When Dries De Bondt drifted ahead of the bunch to pick up some combativity points at the second intermediate sprint, just to keep his hand in on the competition he was leading this morning, Thomas De Gendt accelerated, trying to form a counter-attack. The peloton would not let them go, and spent the rest of the stage trying not to catch Pellaud, Marengo and their breakaway companion Samuele Rivi.

Rivi, by the way, is from Trento but is half-Tyrolese, and says he felt entirely at home as the only Italian rider on an Austrian under-23 team until last season. On the day the Italian national anthem was played before roll-out to celebrate verona native Elia Viviani’s appointment as the Italian flagbearer at the Tokyo Olympics, it is good to reminded of the breadth of Italy’s many identities.

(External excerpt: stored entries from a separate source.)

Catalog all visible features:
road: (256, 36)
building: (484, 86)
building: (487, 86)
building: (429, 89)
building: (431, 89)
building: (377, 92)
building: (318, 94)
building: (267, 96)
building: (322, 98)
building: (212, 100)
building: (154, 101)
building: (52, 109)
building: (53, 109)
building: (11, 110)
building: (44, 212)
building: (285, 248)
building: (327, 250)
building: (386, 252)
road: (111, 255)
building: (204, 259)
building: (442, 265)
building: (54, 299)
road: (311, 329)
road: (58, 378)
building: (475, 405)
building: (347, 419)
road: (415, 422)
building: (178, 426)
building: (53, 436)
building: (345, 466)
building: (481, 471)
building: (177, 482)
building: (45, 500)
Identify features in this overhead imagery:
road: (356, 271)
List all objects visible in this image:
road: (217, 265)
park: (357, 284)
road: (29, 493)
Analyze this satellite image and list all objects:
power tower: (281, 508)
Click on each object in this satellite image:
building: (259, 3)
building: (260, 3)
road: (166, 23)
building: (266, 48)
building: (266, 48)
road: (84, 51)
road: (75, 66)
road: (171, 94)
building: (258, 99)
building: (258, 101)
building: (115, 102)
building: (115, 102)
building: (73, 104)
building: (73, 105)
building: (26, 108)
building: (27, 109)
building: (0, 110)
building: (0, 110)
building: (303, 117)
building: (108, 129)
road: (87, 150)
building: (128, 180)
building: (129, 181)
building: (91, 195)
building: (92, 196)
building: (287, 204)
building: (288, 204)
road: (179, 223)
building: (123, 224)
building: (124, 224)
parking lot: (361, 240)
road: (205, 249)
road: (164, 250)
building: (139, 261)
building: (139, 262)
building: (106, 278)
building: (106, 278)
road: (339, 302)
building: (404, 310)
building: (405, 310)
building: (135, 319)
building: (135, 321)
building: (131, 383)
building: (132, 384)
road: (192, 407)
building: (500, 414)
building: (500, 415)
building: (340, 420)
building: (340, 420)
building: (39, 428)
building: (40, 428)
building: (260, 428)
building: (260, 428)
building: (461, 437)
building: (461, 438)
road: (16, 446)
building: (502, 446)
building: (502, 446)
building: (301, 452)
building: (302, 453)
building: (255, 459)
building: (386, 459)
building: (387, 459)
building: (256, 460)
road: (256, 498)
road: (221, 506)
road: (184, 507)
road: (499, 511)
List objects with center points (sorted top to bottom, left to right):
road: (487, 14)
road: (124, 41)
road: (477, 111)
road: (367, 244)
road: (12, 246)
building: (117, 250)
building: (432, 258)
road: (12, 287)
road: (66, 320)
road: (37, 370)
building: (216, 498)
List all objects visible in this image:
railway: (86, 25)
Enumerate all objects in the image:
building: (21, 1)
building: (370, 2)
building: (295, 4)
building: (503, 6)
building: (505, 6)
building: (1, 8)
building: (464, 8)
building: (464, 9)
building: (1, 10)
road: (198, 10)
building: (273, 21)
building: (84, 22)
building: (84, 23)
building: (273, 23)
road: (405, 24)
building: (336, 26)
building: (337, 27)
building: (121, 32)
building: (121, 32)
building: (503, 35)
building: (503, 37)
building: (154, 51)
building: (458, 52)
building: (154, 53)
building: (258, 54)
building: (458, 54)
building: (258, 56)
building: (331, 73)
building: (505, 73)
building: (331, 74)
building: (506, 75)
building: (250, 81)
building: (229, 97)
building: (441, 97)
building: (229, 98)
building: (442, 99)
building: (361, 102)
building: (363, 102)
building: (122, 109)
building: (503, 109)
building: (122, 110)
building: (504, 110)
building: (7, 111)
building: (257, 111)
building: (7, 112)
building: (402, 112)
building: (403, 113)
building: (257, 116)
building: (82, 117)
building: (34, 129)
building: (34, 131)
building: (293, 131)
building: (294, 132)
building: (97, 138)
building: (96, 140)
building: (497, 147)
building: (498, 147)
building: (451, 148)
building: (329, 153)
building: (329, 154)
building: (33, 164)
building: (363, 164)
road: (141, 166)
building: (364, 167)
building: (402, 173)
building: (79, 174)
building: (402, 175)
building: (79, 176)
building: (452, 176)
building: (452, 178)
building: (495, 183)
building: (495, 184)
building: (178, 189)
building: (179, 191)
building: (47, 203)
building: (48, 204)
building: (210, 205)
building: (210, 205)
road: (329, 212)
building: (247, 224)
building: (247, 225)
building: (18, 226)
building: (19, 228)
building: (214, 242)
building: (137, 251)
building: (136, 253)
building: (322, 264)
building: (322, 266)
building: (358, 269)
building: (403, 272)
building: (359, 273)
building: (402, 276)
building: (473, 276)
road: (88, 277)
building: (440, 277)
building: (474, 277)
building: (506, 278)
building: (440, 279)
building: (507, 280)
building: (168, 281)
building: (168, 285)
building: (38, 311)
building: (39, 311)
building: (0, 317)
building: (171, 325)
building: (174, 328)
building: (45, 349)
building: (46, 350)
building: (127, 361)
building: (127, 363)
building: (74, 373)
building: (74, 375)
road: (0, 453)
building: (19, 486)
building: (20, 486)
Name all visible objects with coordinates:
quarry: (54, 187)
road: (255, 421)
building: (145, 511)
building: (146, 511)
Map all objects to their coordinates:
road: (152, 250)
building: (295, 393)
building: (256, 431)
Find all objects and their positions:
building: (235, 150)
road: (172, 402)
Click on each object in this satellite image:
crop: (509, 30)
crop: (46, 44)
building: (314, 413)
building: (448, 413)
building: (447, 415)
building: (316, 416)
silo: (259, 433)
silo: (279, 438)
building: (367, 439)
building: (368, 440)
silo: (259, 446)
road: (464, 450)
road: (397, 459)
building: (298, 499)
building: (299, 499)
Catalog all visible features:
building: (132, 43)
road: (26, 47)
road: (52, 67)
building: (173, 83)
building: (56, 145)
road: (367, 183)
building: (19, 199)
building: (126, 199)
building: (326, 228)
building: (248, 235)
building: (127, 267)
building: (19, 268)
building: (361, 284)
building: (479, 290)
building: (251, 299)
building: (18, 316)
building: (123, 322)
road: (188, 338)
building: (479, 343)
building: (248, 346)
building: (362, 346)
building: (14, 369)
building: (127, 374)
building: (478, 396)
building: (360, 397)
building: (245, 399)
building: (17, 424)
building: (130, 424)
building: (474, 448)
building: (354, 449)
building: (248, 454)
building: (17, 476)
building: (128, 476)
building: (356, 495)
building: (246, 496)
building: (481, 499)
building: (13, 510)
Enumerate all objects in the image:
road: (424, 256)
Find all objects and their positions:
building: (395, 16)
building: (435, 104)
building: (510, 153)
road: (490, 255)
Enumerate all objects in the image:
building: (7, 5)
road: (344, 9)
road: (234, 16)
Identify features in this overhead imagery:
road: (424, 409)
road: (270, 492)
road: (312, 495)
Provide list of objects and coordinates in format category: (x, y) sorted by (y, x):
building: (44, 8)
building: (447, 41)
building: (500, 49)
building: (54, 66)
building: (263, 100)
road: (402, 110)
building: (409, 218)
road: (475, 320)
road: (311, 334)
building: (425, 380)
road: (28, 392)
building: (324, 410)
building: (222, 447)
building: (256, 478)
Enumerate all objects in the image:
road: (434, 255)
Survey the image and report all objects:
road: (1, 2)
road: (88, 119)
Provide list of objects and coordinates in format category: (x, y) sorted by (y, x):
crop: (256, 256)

The Maglia Rosa and Maglia Bianca – one person, two manifestations – had the day off today. So did the Maglia Azzurra, Geoffrey Bouchard, who leads the mountain competition by 48 points but could very well concede 40 of them tomorrow on Monte Zoncolan. With all these different interests dispersed across so many sub-competitions, and so many parallel lives going on in the peloton, does the Giro d’Italia even make sense as a single competition? Rather than Dante’s singular path through life, the Giro follows the philosophy of the Portuguese poet Fernando Pessoa, who wrote, “Countless lives inhabit us.” Each rider is free to choose from moment to moment which role he wished to play, in the knowledge that every one leaves behind the slipstream that is the lifeblood of the peloton.